朝も夜も死んでほしい蜘蛛

最近、蜘蛛と同居している。この部屋に現れる虫はテントウムシダマシとカメムシだけだったから、すごく新鮮だ。いらっしゃいませ。ようこそ。

しかしまあ、実害はないけど気持ち悪い。遠目に見てるぶんには罪のない子蜘蛛だけど、肌の上を這われたらと思うとゾッとする。だって足が多いもの。

大きさはテントウムシよりも小さい。もちろんテントウムシダマシよりも。

ちなみにテントウムシダマシはテントウムシとは違う。テントウムシは肉食で、体内に毒を持っている。ダマシのほうは草食で毒もない。だからテントウムシの姿を真似て、ほら僕も毒あるから食べないでよとアピールしている。

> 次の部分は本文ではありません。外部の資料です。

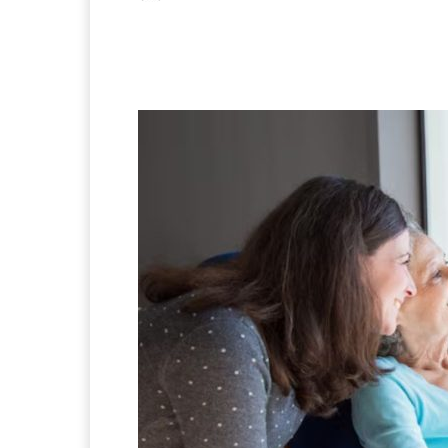
Facebook
X
Pintere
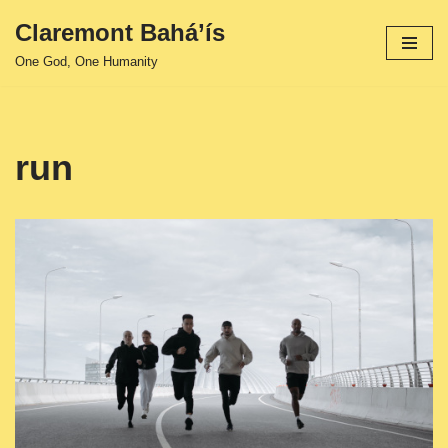
Claremont Bahá’ís
Skip
One God, One Humanity
to
content
run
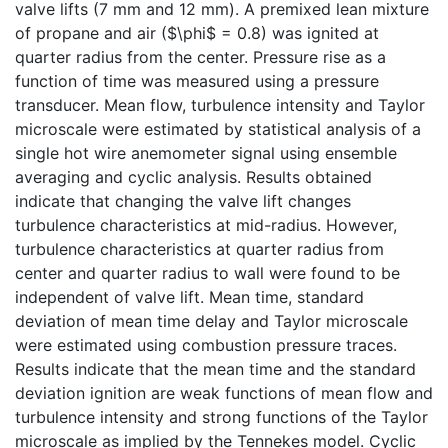
valve lifts (7 mm and 12 mm). A premixed lean mixture
of propane and air ($\phi$ = 0.8) was ignited at
quarter radius from the center. Pressure rise as a
function of time was measured using a pressure
transducer. Mean flow, turbulence intensity and Taylor
microscale were estimated by statistical analysis of a
single hot wire anemometer signal using ensemble
averaging and cyclic analysis. Results obtained
indicate that changing the valve lift changes
turbulence characteristics at mid-radius. However,
turbulence characteristics at quarter radius from
center and quarter radius to wall were found to be
independent of valve lift. Mean time, standard
deviation of mean time delay and Taylor microscale
were estimated using combustion pressure traces.
Results indicate that the mean time and the standard
deviation ignition are weak functions of mean flow and
turbulence intensity and strong functions of the Taylor
microscale as implied by the Tennekes model. Cyclic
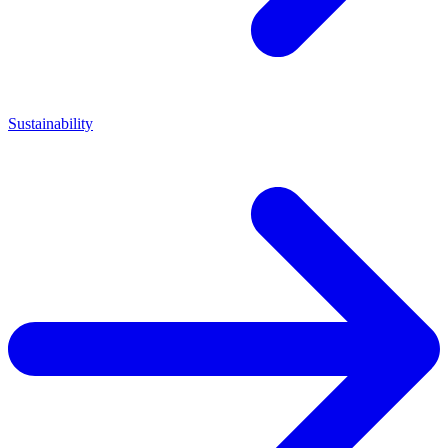
Sustainability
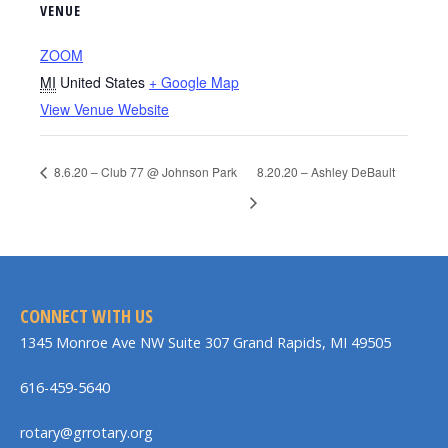
VENUE
ZOOM
MI
United States
+ Google Map
View Venue Website
8.6.20 – Club 77 @ Johnson Park
8.20.20 – Ashley DeBault
CONNECT WITH US
1345 Monroe Ave NW Suite 307 Grand Rapids, MI 49505
616-459-5640
rotary@grrotary.org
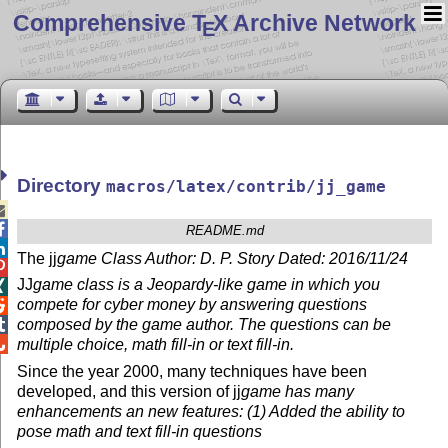
Comprehensive T
X Archive Network
E
Directory
macros/latex/contrib/jj_game


README.md

The jj
game Class Author: D. P. Story Dated: 2016/11/24

JJ
game class is a Jeopardy-like game in which you

compete for cyber money by answering questions

composed by the game author. The questions can be


multiple choice, math fill-in or text fill-in.
Since the year 2000, many techniques have been
developed, and this version of jj
game has many
enhancements an new features: (1) Added the ability to
pose math and text fill-in questions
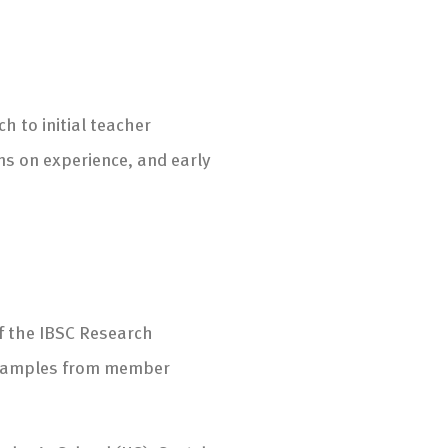
h to initial teacher
ns on experience, and early
f the IBSC Research
 examples from member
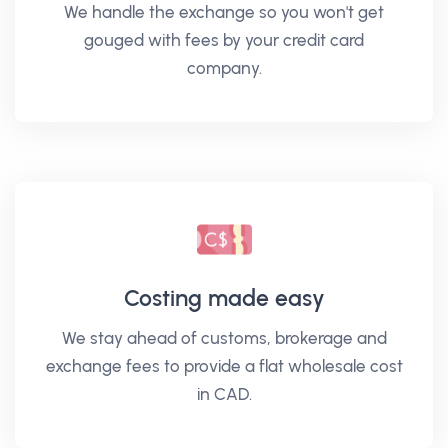
We handle the exchange so you won't get
gouged with fees by your credit card
company.
Costing made easy
We stay ahead of customs, brokerage and
exchange fees to provide a flat wholesale cost
in CAD.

草食と聞くと無害そうではあるが、農作物に被害を及ぼすから害虫指定されている。逆に肉食で毒持ちの凶悪そうなテントウムシさんは、アブラムシを食べてくれるから益虫だったりする。

カメムシは害虫です。臭いから。地球規模で害虫なので、ほんと滅びればいい。

蜘蛛の話に戻りますが、別に私にとっては益虫でも害虫でもないので、正直いてもらっても構わない。

しかしまあ、天井に巣を作り始めたところを見ると、放置するのもいかがなものかと思えてきた。この部屋に、お前が捕食できる生き物など存在しないのに。ダマシが草食でよかったなお前。

蜘蛛を見かけるたびに私は殺そうと思って立ち上がるが、ふと手を止めてしまう。

朝と夜、蜘蛛を殺してはいけないのはどちらだったか。悩んでるうちにどうでもよくなってしまう。スマホで調べるのもめんどくさい。

おかげで蜘蛛は生き長らえてるわけだが、時間帯によって生殺与奪が変動するって、どういうシステムだ。

まるで蜘蛛の命の価値が、朝か夜か、どっちかにしかないみたいじゃないか。一日半分しか生きてる価値がないのか蜘蛛には。

あれか。職場ではニコニコ接するけど、家に帰ってからSNSで殺す殺す殺すとぶちまけるようなあれか。不健全だなあ。

どうせ殺すなら、昼夜問わず殺意を抱くべきじゃないのか。朝だからとかそんな理由で見逃すのは、逆に蜘蛛に失礼なんじゃないのか。

ああ、カメムシか。お前はたとえ私が最高に上機嫌なときでもぶち殺す。朝でも夜でも正月でもクリスマスでも、変わらぬ殺意を持って接してやる。ぶち殺すと心の中で思う前に、すでに行動が終わっているくらい、奴らには冷酷でいられる。

必殺仕事人よろしくガムテープをビッとちぎり取り、すっと背中から貼り付けて除去して、外のゴミ箱に捨てに行く。

カメムシは臭腺がお腹にあるけど、羽を震わせないとニオイを拡散できないから、ガムテープで固定してしまえば完封できる。

ゴミ箱の中で、己のニオイで自害することもできずに餓死していくカメムシを思うと、良心が痛むどころかむしろ爽快だ。ざまあみろ。

しかし蜘蛛にはそこまでの殺意は抱けない。でもまあ、このまま部屋にいたところで、餓死するしかないと思うんだけど。だったら自主退室していただくのが最も穏便な解決法ではあるのだが、当の本人は住む気まんまんでマイハウスを建て始めてしまった。

その巣にうっかりカメムシが引っかかって、パニックを起こしてニオイを撒き散らしたらどうしよう。そのリスクを避けるためにも、やはり蜘蛛は排除しておくべきなのか。

あっ、いまは昼だから殺してもいいのか。

私はビッとガムテープをちぎり取り、中途半端な殺意にもやもやしたまま、天井に手を伸ばすのであった。